Sea Power’s first two albums – 2003’s The Decline Of British Sea Power and 2005’s Open Season – were instant classics of British alt-rock, which drew on the outsider sensibility the Wilkinsons carried with them from their working class childhoods in the Lake District. From there, they took the route less travelled –recording their own score to Robert J. Flaherty’s 1934 “ethnofilm” Man Of Aran, and releasing long-players of varying quality and commercial impact (though never less than thoroughly solid).
But since their last studio project in 2017 they’ve had a bit of a reset. The catalyst was extraordinary cyberpunk video game Disco Elysium, for which they provided the soundtrack in close conjunction with the game’s creator, Robert Kurvitz .
“There’s definitely people who weren’t aware of us in any way who liked the game. And liked the music from the game.
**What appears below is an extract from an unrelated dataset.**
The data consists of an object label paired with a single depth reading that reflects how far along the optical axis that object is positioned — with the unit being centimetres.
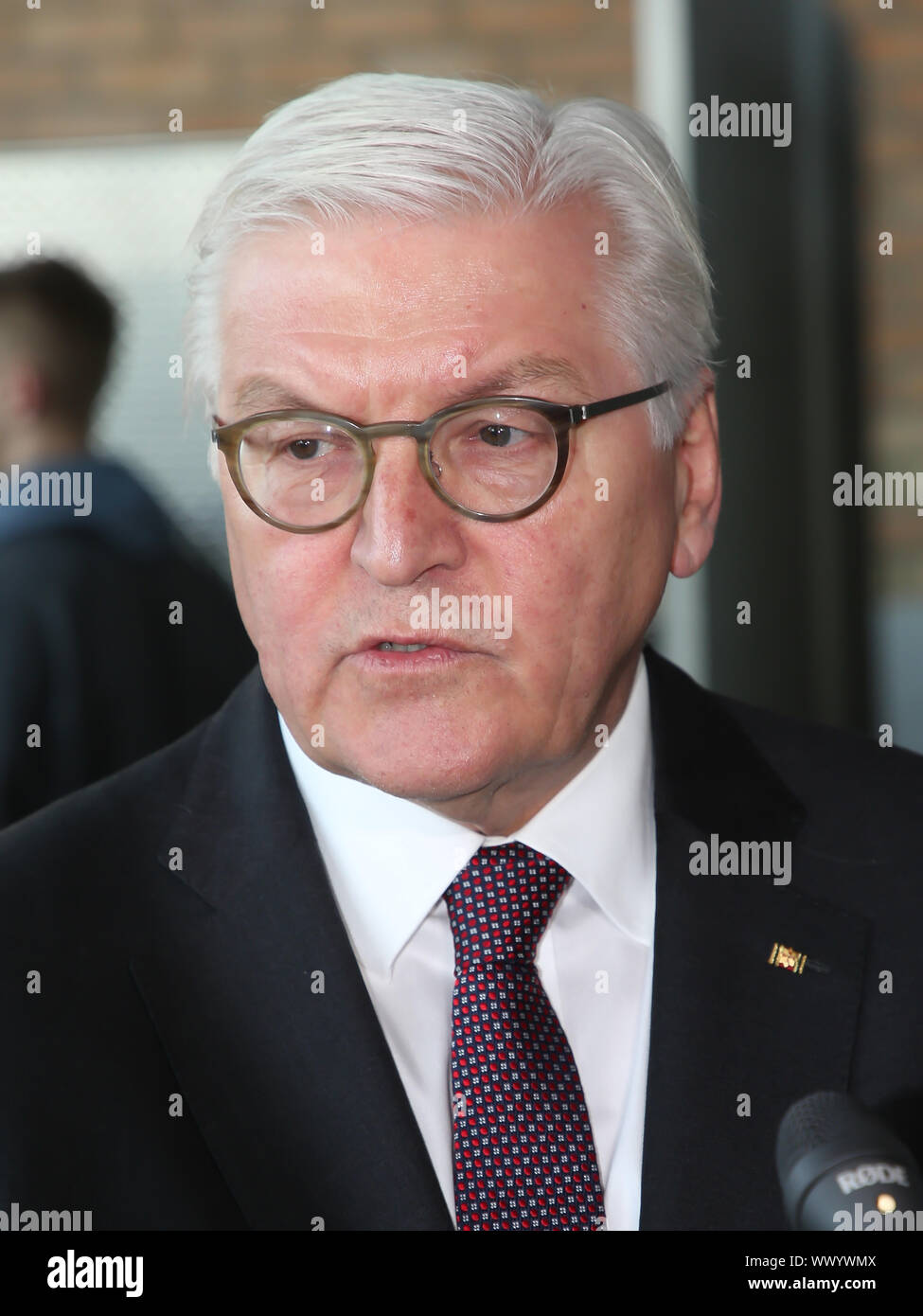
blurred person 284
Which normally I’d be a bit dubious about,” says Wilkinson. “But I think the game has got depth and, like, artistically, it’s quite beautiful… It wasn’t Mario Kart.”
With tracks uh as ‘Victorian Ice’ and ‘Oh Larsen B’ – “a love song about an Antarctic ice shelf” – Sea Power were ahead of the curve in exploring mankind’s fraught and emotion-bound relationship with nature. That same sense of living cheek-by-jowl with a deeply mysterious world has since informed an entire movement of naturalist writing by authors such as Robert Macfarlane and Cal Flyn, whose Islands Of Abandonment feels like an early Sea Power recording in book form.
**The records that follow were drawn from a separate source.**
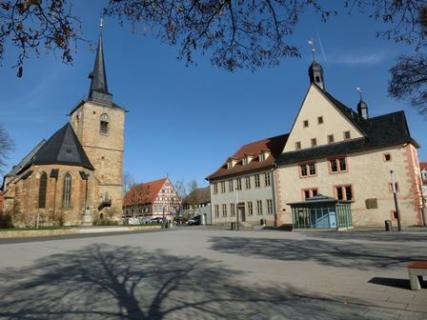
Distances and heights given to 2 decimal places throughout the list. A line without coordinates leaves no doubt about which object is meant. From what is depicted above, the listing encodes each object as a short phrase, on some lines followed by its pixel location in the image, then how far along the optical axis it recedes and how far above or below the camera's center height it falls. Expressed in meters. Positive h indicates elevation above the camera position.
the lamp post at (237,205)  43.41 +2.62
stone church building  42.44 +7.78
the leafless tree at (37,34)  4.12 +2.48
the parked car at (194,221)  61.14 +1.17
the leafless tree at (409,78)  14.70 +5.88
Wilkinson appreciates where Hot Press is coming from with these comparisons – but adds that, personally he’s moved on. And that, with his material on the new LP (the other tunes are largely written by his brother), he wanted to look inwards rather than out.
“Does it make you feel, like, better? Happy?” he asks of the album. “I think it does. After we finished it, it’s the only record I’ve wanted to keep listening to for a while. Normally I can’t face it. But this one, I enjoyed it.”
• Everything Was Forever is out now.